Young people who are heavy smokers have clear differences in their brains compared to lighter smokers, according to a recent study published in the journal Neuropsychopharmacology.
"Earlier studies of older participants showed that the smokers had structural differences in various brain regions," senior author Edythe D. London, from the Semel Institute for Neuroscience and Human Behavior at UCLA and the David Geffen School of Medicine in Los Angeles, told Reuters.
Studies of adolescent animals also showed that nicotine damaged and killed brain cells, added London.
"While the results do not prove causation, they suggest that there are effects of cigarette exposure on brain structure in young smokers, with a relatively short smoking history," London said.
For the study, researchers mapped the brains of 42 people ages 16 to 21 using magnetic resonance imaging (MRI) and asked them about their smoking history and cravings.
Eighteen of the participants were smokers who smoked six to seven cigarettes per day.
Researchers found no clear differences in the brains of smokers versus non-smokers.
However, the did see a difference among smokers.
Based on their findings, those who reported smoking more cigarettes tended to have a thinner insula, a region of the cerebral cortex involved in decision making, the effects seemed confined to the right insula.

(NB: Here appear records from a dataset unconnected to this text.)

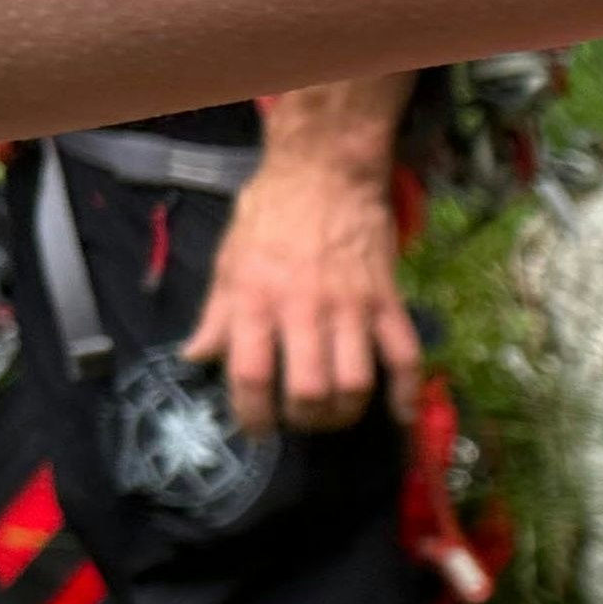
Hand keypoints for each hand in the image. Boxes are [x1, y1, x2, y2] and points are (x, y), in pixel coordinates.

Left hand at [180, 75, 421, 437]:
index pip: (252, 376)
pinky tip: (399, 414)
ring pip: (356, 382)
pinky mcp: (387, 300)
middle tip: (300, 419)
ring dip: (347, 411)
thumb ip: (216, 315)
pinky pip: (404, 355)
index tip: (257, 430)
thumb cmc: (269, 215)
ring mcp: (351, 307)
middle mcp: (303, 309)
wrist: (325, 173)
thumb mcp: (228, 260)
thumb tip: (196, 359)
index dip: (252, 416)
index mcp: (256, 299)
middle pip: (310, 390)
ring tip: (336, 413)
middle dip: (304, 420)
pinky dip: (406, 392)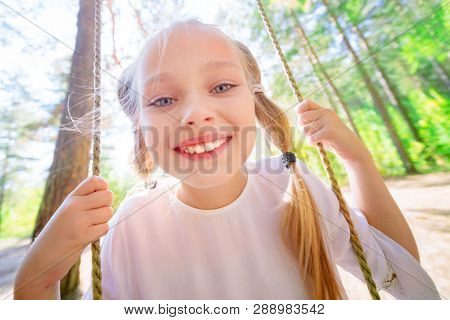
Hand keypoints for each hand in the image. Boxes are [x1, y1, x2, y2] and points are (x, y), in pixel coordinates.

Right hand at [14, 175, 113, 297]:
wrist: (42, 258)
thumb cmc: (60, 234)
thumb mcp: (68, 212)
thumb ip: (85, 201)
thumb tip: (109, 192)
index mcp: (71, 198)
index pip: (95, 180)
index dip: (104, 187)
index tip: (100, 198)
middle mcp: (74, 206)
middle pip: (108, 195)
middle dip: (107, 206)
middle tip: (96, 217)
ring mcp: (78, 220)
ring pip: (108, 212)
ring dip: (104, 221)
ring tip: (90, 228)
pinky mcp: (82, 235)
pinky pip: (105, 227)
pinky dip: (100, 233)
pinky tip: (88, 237)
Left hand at [296, 100, 368, 162]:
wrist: (351, 148)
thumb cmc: (333, 139)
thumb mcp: (322, 127)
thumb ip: (311, 120)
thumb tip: (298, 115)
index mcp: (324, 110)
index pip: (306, 103)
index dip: (299, 110)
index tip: (302, 119)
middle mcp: (326, 113)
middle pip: (301, 118)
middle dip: (303, 129)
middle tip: (313, 135)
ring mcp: (328, 121)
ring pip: (306, 129)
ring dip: (309, 137)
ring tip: (319, 139)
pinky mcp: (329, 131)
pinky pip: (311, 138)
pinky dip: (313, 143)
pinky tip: (321, 143)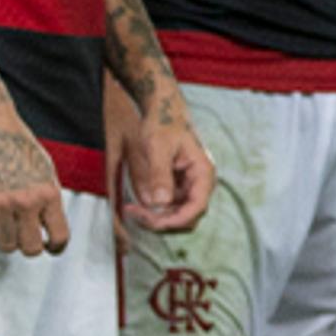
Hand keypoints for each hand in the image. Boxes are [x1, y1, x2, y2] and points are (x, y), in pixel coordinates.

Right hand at [0, 96, 69, 257]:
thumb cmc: (17, 144)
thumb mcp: (45, 170)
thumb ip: (47, 199)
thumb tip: (46, 226)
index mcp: (48, 193)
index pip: (59, 236)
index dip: (56, 247)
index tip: (50, 247)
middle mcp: (25, 201)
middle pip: (31, 249)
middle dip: (28, 247)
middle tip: (24, 238)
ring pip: (6, 246)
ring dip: (5, 240)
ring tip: (4, 226)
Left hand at [113, 90, 215, 234]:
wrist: (161, 114)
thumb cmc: (162, 125)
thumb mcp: (157, 147)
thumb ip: (159, 174)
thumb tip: (160, 202)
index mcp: (203, 174)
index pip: (197, 207)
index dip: (176, 219)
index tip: (153, 220)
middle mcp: (200, 184)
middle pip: (187, 217)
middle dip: (163, 221)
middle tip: (135, 214)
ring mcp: (188, 188)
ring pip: (176, 216)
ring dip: (156, 219)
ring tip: (132, 210)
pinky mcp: (177, 189)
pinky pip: (168, 209)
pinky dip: (152, 212)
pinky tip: (134, 206)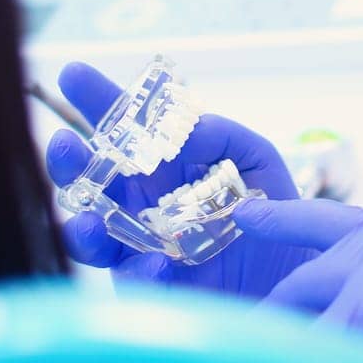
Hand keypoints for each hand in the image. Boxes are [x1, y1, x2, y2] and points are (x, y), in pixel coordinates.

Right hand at [44, 62, 313, 297]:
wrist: (297, 285)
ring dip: (82, 225)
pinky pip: (132, 279)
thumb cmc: (274, 221)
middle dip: (68, 159)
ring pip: (89, 233)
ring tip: (90, 221)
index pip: (123, 129)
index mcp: (163, 166)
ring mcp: (139, 247)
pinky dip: (142, 270)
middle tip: (66, 143)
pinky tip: (161, 265)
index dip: (97, 101)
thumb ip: (227, 138)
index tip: (72, 73)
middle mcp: (141, 202)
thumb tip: (190, 129)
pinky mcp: (151, 289)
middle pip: (88, 177)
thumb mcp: (260, 166)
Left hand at [233, 198, 362, 362]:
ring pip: (300, 296)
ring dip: (281, 320)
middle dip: (280, 251)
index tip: (267, 215)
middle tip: (250, 240)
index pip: (350, 222)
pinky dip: (294, 360)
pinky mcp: (358, 320)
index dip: (306, 223)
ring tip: (255, 340)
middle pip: (311, 246)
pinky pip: (309, 343)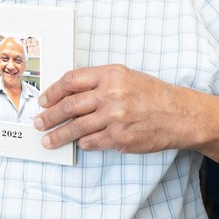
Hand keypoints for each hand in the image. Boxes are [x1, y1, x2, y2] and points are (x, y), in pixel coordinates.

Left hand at [34, 64, 184, 152]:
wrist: (179, 114)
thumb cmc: (152, 95)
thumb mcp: (126, 77)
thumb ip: (98, 82)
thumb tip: (68, 95)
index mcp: (111, 75)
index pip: (71, 81)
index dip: (53, 91)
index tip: (43, 100)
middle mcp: (111, 95)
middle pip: (69, 106)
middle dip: (49, 116)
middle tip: (39, 122)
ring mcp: (115, 118)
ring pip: (76, 128)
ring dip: (58, 135)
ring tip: (47, 140)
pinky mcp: (120, 138)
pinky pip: (91, 142)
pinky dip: (82, 143)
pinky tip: (78, 143)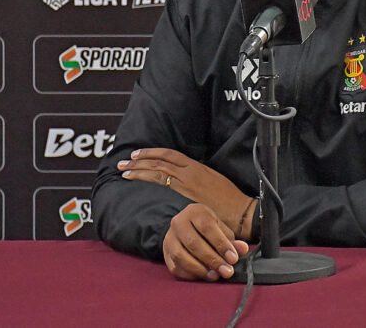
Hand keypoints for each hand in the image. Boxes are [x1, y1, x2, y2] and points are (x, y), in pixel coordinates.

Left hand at [118, 147, 253, 237]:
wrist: (241, 212)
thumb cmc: (230, 201)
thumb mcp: (214, 182)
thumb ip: (198, 180)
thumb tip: (184, 181)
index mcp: (197, 167)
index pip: (169, 155)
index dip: (151, 153)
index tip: (137, 154)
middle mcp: (190, 172)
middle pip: (159, 161)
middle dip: (139, 161)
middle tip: (124, 163)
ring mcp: (187, 183)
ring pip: (157, 171)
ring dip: (139, 170)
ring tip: (125, 171)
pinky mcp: (186, 196)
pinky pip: (163, 185)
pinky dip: (148, 182)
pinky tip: (138, 184)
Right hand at [163, 203, 250, 281]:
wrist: (186, 227)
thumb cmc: (207, 228)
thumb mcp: (220, 228)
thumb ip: (231, 240)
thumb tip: (242, 249)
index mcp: (194, 212)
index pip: (207, 228)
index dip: (221, 244)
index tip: (233, 258)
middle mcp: (178, 222)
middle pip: (194, 243)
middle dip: (213, 260)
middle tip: (227, 271)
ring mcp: (169, 239)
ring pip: (181, 256)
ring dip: (200, 269)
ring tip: (215, 275)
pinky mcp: (165, 254)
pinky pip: (176, 267)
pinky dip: (190, 274)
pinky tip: (203, 276)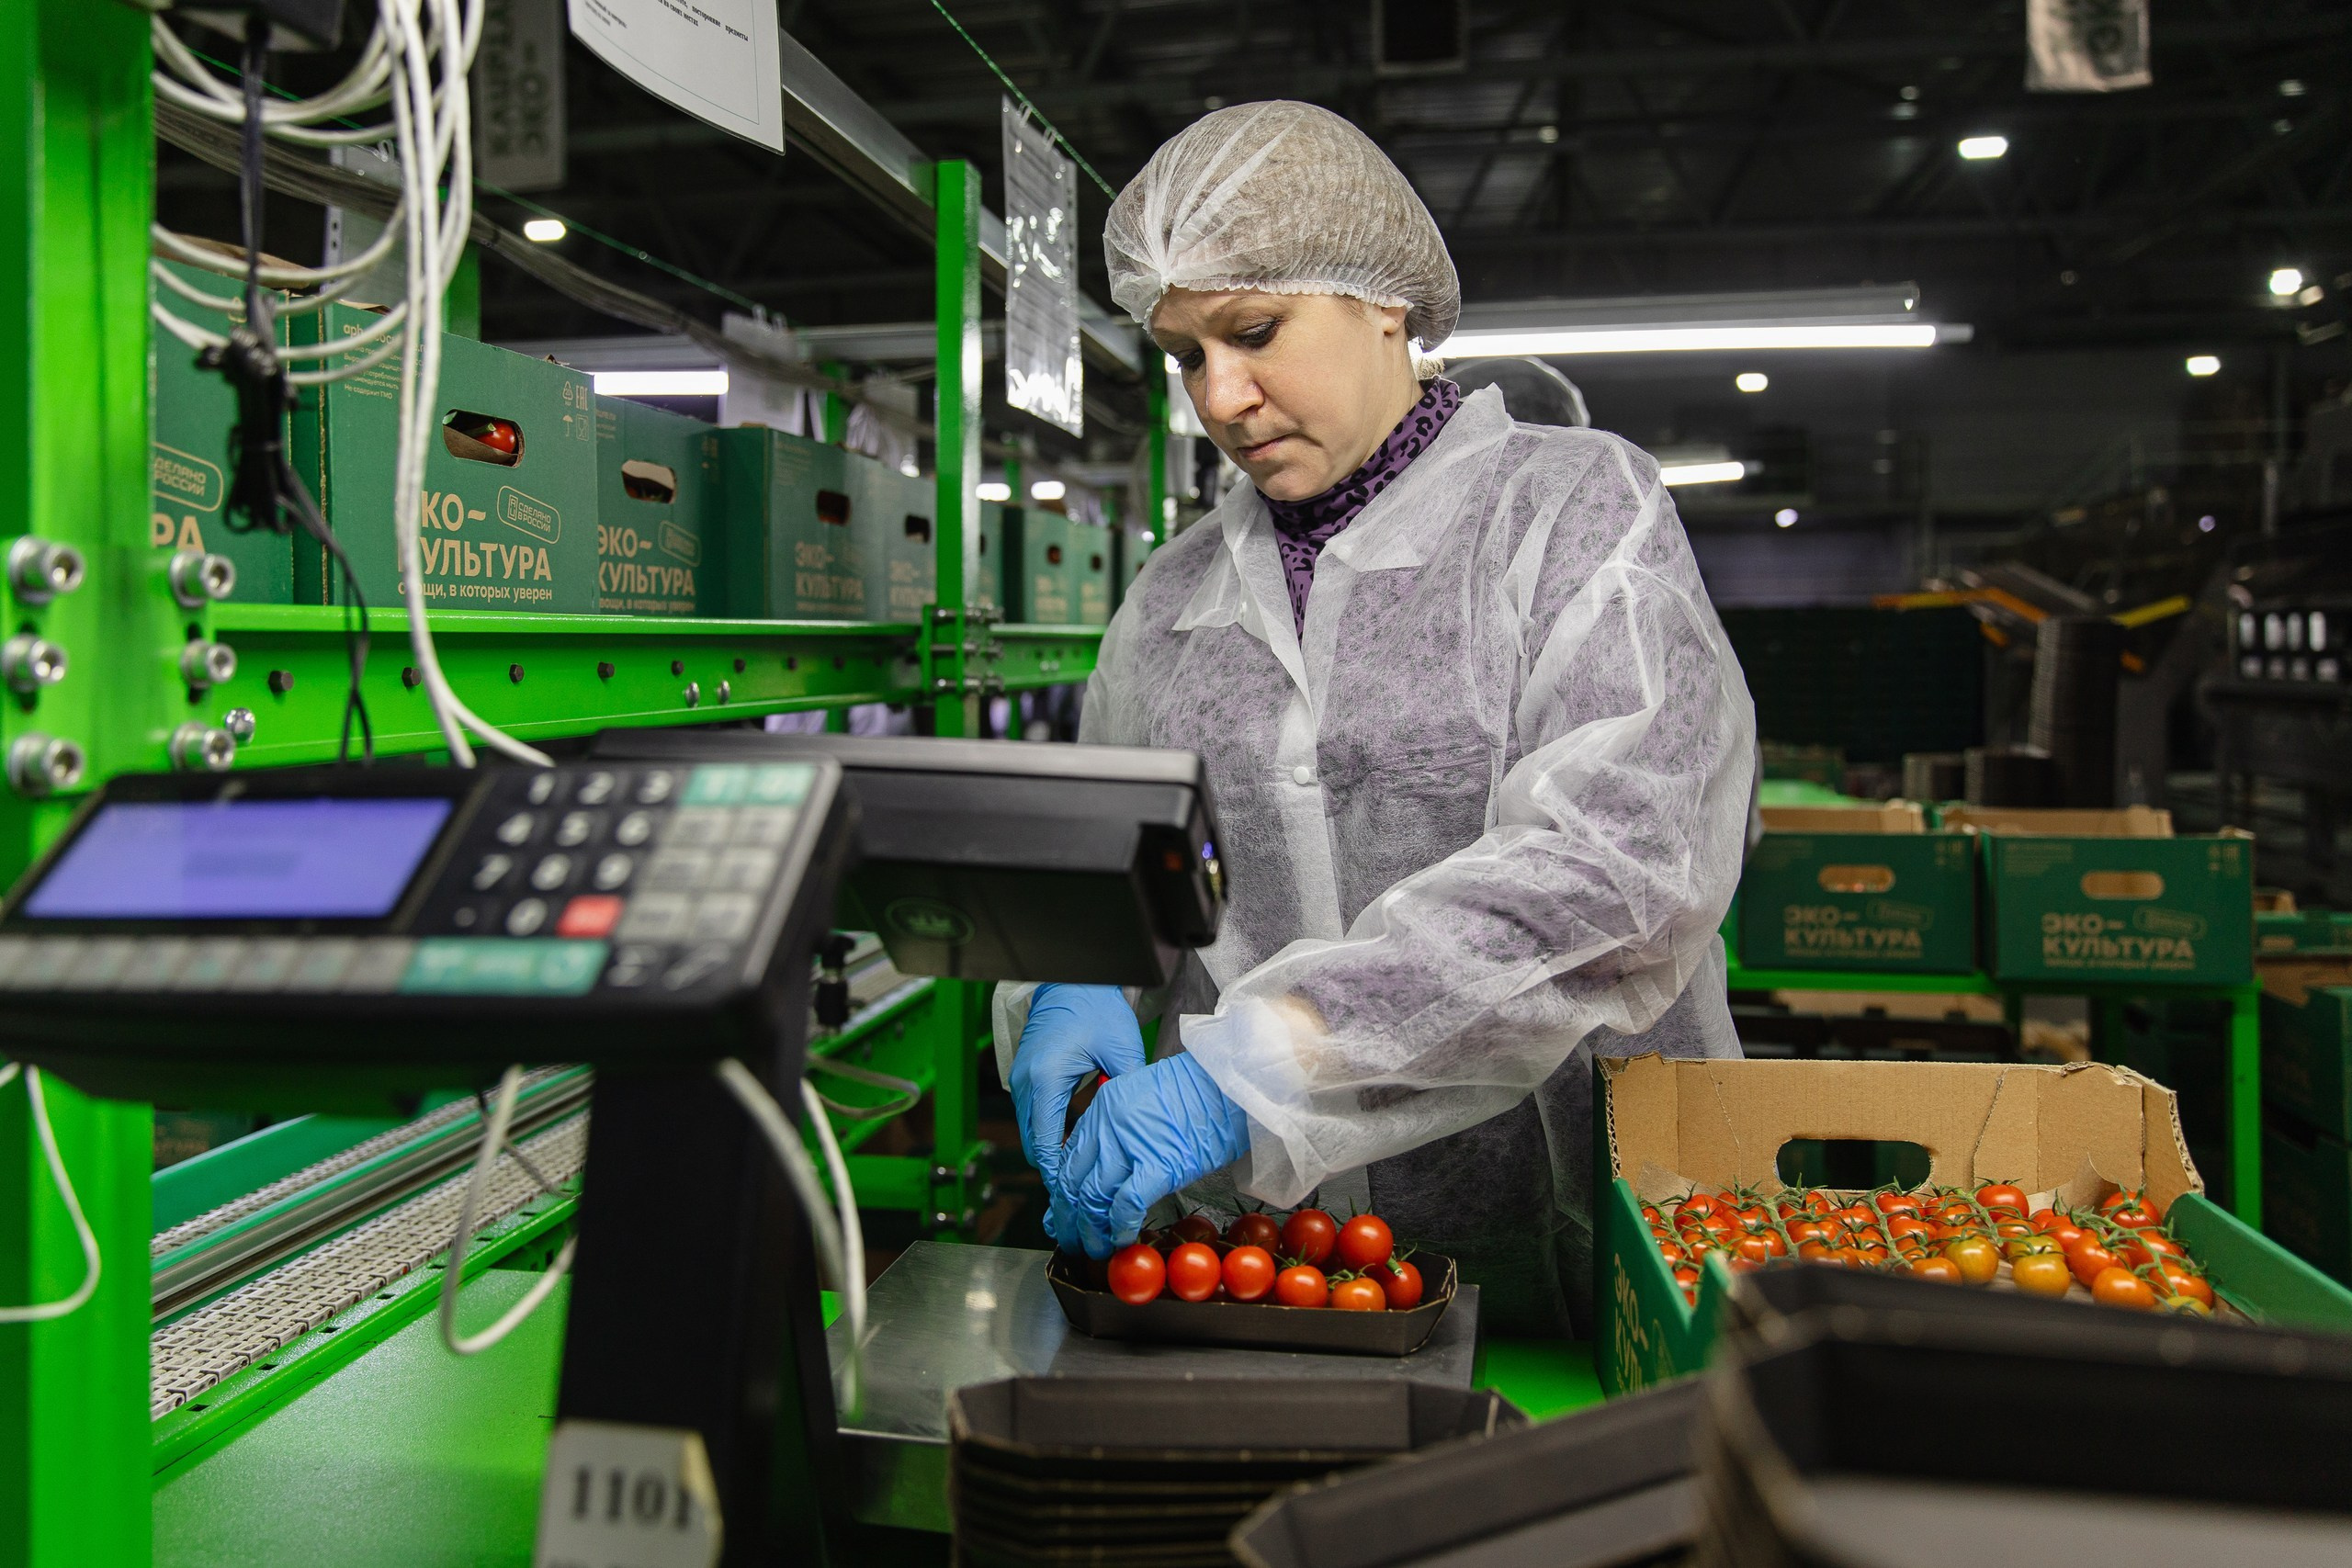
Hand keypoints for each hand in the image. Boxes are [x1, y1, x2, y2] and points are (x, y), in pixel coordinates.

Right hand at [1009, 984, 1144, 1210]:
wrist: (1073, 978)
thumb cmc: (1097, 1008)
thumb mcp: (1121, 1050)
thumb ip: (1128, 1090)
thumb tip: (1141, 1126)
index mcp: (1045, 1080)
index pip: (1044, 1142)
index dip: (1057, 1173)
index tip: (1073, 1195)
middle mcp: (1024, 1083)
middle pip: (1032, 1143)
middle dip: (1053, 1169)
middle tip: (1079, 1194)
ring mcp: (1020, 1079)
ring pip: (1030, 1130)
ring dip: (1049, 1151)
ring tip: (1078, 1175)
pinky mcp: (1024, 1075)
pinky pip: (1032, 1114)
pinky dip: (1047, 1132)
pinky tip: (1071, 1144)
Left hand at [1057, 1052, 1250, 1258]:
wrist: (1231, 1084)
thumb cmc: (1200, 1092)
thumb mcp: (1145, 1099)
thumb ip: (1121, 1130)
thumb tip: (1113, 1172)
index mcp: (1103, 1108)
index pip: (1069, 1158)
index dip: (1062, 1193)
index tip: (1060, 1214)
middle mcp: (1108, 1125)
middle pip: (1073, 1181)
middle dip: (1068, 1219)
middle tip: (1072, 1241)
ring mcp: (1130, 1144)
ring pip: (1092, 1197)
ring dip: (1091, 1231)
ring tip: (1095, 1250)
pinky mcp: (1159, 1164)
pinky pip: (1125, 1204)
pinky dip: (1119, 1228)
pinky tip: (1120, 1241)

"Previous studies have suggested the insula plays a central role in tobacco dependence, with the highest density of nicotine receptors in the brain,. Reuters reported.
Investigators also found that people with a thinner insula had more cravings and felt more dependent on cigarettes.
"Because the brain is still undergoing development, smoking during this critical period may produce neurobiological changes that promote tobacco dependence later in life," London said.
She added that changing the structure of the insula may affect future smoking dependence and other substance abuse.
"It is possible that changes in the brain from prolonged exposure help maintain dependence," she said.
According to London, people who start smoking early in life tend to have more trouble quitting and have more serious health consequences than those who start later.
However, since the study only assessed smokers at one point in time, it doesn't prove a causal relationship between cigarettes and brain changes.
"It is possible that such changes pre-dated the smoking, i.e. they were not caused by smoking," Dr. Nasir H. Naqvi, a substance abuse researcher at Columbia University in New York who was not involved in the study, told Reuters. "The only way to know this is to take a group of adolescents who have never smoked, follow them over time, and then see who starts smoking, and then compare them to the adolescents who never started smoking."